Performance of 1D-CNNs for EEG-Based Mental State Classification: Effects of Domain, Window Size and Electrode Montage
- Veda Narayana Koraganji ,
- Aidan J Whelan ,
- Akhil Mokkapati ,
- Juliette N Zerick ,
- R. Michael Winters ,
- Gregory F Lewis
IEEE International Conference on Systems, Man, and Cybernetics (SMC) |
Deep learning paradigms have revolutionized the field of brain-computer interfacing and enabled the use of complex, nuanced methods for recognizing mental states. Prior work has demonstrated that these models can recognize the mental state in a variety of tasks, but few have specifically explored their performance concerning human factors that come into play with the use of brain-computer interfaces in day-to-day applications. For this research, we explored the use of 1D-convolutional neural networks to recognize two mental states–mental arithmetic and rest–from electroencephalograph signals.

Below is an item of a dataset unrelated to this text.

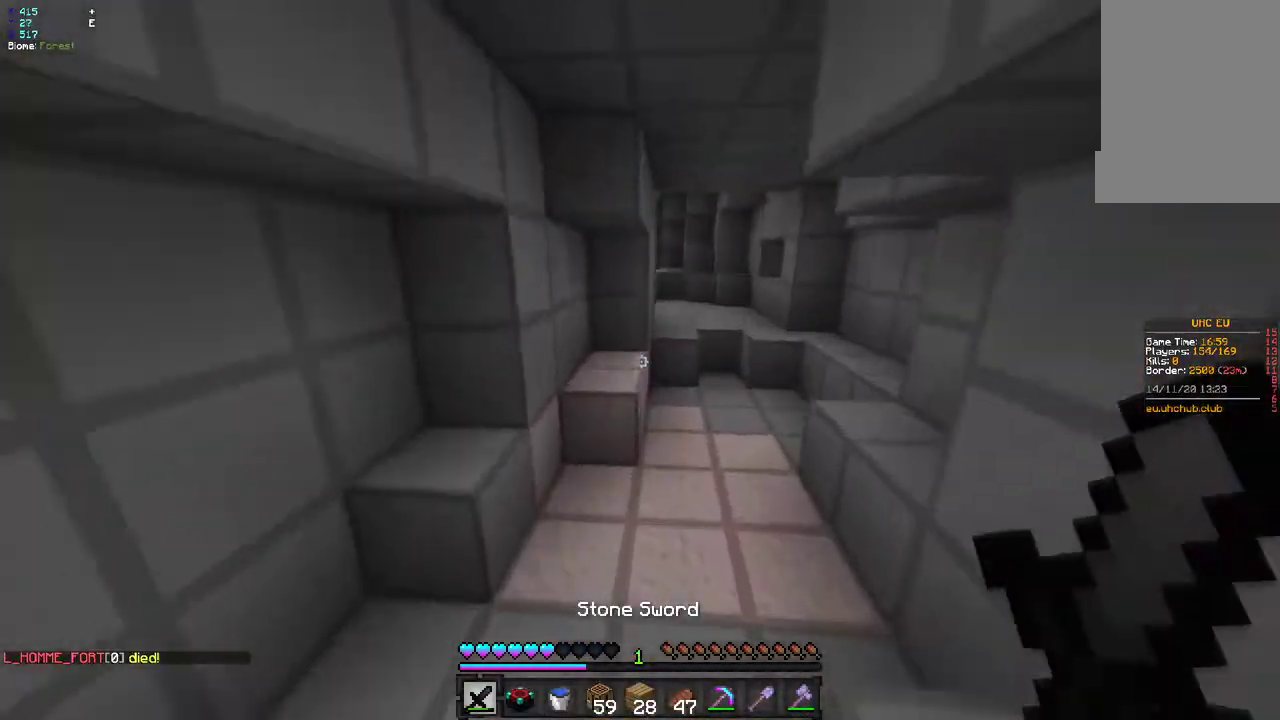
{"keys": ["d", "z"], "mouse": [], "events": [[183, "d", "up"], [450, "d", "down"]]}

We focused our analysis on three parameters that affect the design and usability of brain-computer interfaces: input data representation (i.e. domain), window size (i.e. latency), and electrode montage (i.e. form-factor). In line with prior work, we found a clear bias in performance towards the frequency domain representation. We also found that training our model with short windows of time (i.e. 0.25s) provided close to peak accuracy. Furthermore, high accuracy was maintained with sparse electrode subsets of the full 10-20 system. We discuss these findings and how they can contribute to ongoing work to bring deep learning enabled brain-computer interfaces into day-to-day applications.